EXCERPT PROVIDED:
Closer Look at the Hawk Host Cloud

Our team has been busy deploying our cloud offering and thus far we’ve deployed them in Dallas, New York and Singapore. Each time we’ve announced the launch of a new cloud location we’ve said it’s fast, reliable but have not provided many details. Now while we cannot reveal everything we think it’s time to at least discuss the portions we are able to.

Processors

The processors we use are going to continue to evolve but as of today we deploy Broadwell, Haswell and Skylake processors. Our choice of processor is currently dependent on availability within a location. Rest assured though regardless of the processor your cloud server is on you’ll experience excellent performance.

Network Connectivity

All our locations have at least 40Gbps of total network connectivity to our servers. Many of our newer deployments however are now utilizing 100Gbps of total connectivity to a single server. We currently limit cloud servers to up to 1Gbps of total connectivity but depending on user needs we can provide faster connectivity.

Storage System

We receive a lot of inquiries about our storage system. The majority of them revolve around whether we’re using SSD’s and the answer is yes but our storage is much faster than your conventional SSD. We currently utilize a Software-Defined Storage (SDS) called Storpool. A simple explanation is it keeps one copy of data on a fast storage medium (SSD or NVMe) and two copies on a slower medium (HDD’s with raid cards using write back cache or Intel Optane drives used as write caching drives

Benchmarks

There are a lot of benchmarks out there all with different goals. I’ve opted to include nench which is popular with users that are price conscious while expecting high performance servers. It’s a simple benchmark which makes it easy for users to compare the results. I’ve chosen one of our 1GB servers that cost just $5/month to run the benchmarks on:

 nench.sh v2019.07.20 -- https://git.io/nench.sh
  benchmark timestamp:    2019-09-20 19:27:53 UTC
 Processor:    Intel Xeon Processor (Skylake, IBRS)

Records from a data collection
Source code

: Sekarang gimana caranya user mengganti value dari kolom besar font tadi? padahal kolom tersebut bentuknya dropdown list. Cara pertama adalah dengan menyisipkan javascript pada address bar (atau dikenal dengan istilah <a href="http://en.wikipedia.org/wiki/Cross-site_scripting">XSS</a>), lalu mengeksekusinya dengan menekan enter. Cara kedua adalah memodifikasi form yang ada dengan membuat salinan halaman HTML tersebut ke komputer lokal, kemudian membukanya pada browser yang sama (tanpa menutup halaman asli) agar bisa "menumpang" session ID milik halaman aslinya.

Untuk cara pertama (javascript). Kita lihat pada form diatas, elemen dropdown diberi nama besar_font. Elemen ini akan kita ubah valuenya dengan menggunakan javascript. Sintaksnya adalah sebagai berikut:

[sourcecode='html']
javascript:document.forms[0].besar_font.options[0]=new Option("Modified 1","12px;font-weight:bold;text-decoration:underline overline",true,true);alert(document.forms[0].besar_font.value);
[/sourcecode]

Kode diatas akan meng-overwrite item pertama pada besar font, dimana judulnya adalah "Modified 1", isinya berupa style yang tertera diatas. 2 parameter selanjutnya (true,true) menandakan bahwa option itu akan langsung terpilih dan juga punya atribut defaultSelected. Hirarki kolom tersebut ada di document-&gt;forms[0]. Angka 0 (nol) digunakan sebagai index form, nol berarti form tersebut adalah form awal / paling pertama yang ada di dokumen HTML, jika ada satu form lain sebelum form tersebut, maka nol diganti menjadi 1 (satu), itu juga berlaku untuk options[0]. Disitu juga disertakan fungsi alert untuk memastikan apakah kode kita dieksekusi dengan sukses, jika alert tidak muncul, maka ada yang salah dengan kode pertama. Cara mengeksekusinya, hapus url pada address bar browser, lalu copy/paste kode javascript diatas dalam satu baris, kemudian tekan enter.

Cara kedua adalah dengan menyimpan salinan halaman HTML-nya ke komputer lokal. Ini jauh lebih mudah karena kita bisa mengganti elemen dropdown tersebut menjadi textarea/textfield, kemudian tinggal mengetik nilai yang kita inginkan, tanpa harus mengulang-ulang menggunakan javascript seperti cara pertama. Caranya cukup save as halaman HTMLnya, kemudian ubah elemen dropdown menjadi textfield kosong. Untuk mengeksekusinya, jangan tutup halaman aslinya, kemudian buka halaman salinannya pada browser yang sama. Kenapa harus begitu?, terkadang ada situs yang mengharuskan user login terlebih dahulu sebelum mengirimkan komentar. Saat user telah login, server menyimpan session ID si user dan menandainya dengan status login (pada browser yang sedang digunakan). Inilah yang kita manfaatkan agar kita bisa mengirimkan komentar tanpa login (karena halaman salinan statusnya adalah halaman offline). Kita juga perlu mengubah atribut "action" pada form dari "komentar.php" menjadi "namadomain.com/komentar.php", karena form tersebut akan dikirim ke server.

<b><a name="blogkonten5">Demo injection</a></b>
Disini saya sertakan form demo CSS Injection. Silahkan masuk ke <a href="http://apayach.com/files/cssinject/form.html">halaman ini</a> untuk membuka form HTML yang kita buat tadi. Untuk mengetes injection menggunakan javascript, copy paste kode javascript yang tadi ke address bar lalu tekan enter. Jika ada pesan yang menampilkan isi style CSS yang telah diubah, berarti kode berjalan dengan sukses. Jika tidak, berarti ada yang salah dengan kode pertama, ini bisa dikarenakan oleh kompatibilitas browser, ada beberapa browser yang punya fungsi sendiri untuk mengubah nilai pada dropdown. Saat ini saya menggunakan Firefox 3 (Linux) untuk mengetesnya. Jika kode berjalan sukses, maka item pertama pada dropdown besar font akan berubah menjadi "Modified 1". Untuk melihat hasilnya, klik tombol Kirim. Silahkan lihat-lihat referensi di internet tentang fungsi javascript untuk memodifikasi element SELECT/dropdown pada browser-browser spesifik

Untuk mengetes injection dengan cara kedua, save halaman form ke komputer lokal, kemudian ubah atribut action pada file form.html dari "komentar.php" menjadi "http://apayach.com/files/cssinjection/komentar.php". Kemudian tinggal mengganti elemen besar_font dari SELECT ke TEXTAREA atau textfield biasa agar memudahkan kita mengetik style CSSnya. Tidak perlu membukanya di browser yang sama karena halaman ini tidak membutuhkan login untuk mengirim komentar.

PROBLEM 1:
Translate this sentence from the Hawk Host cloud post into Spanish: "Our choice of processor is currently dependent on availability within a location."
PROBLEM 2:
Answer these questions using the Hawk Host cloud post.
(a) In which three places has the cloud offering been deployed so far?
(b) What is the name of the Software-Defined Storage the post says is in use?
(c) How much per month does the server chosen for the benchmarks cost?
PROBLEM 3:
Decide whether each statement agrees with the Hawk Host cloud post. Answer yes or no, and quote the words from the post that decide it.
(a) Cloud servers are currently limited to up to 1Gbps of total connectivity.
(b) Every location uses only Skylake processors.
(c) All locations have at least 40Gbps of total network connectivity to the servers.

SOLUTION 1:
Nuestra elección de procesador depende actualmente de la disponibilidad dentro de cada ubicación.

SOLUTION 2:
(a) Dallas, New York and Singapore.
(b) Storpool.
(c) $5/month.

SOLUTION 3:
(a) Yes: "We currently limit cloud servers to up to 1Gbps of total connectivity"
(b) No: "as of today we deploy Broadwell, Haswell and Skylake processors"
(c) Yes: "All our locations have at least 40Gbps of total network connectivity to our servers."